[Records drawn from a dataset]

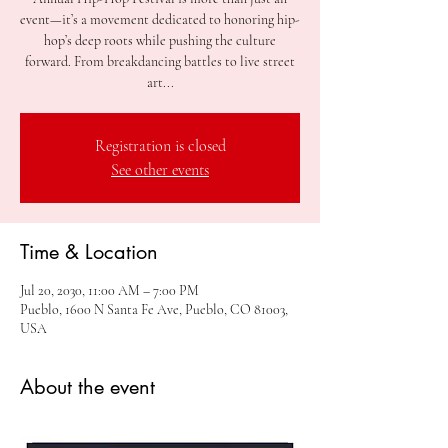
event—it’s a movement dedicated to honoring hip-
hop’s deep roots while pushing the culture
forward. From breakdancing battles to live street
art...
Registration is closed
See other events
Time & Location
Jul 20, 2030, 11:00 AM – 7:00 PM
Pueblo, 1600 N Santa Fe Ave, Pueblo, CO 81003,
USA
About the event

### What the task asks
Exclude the pictures and repeat the entries word for word.

### Response area
event—it’s a movement dedicated to honoring hip-
hop’s deep roots while pushing the culture
forward. From breakdancing battles to live street
art...
Registration is closed
See other events
Time & Location
Jul 20, 2030, 11:00 AM – 7:00 PM
Pueblo, 1600 N Santa Fe Ave, Pueblo, CO 81003,
USA
About the event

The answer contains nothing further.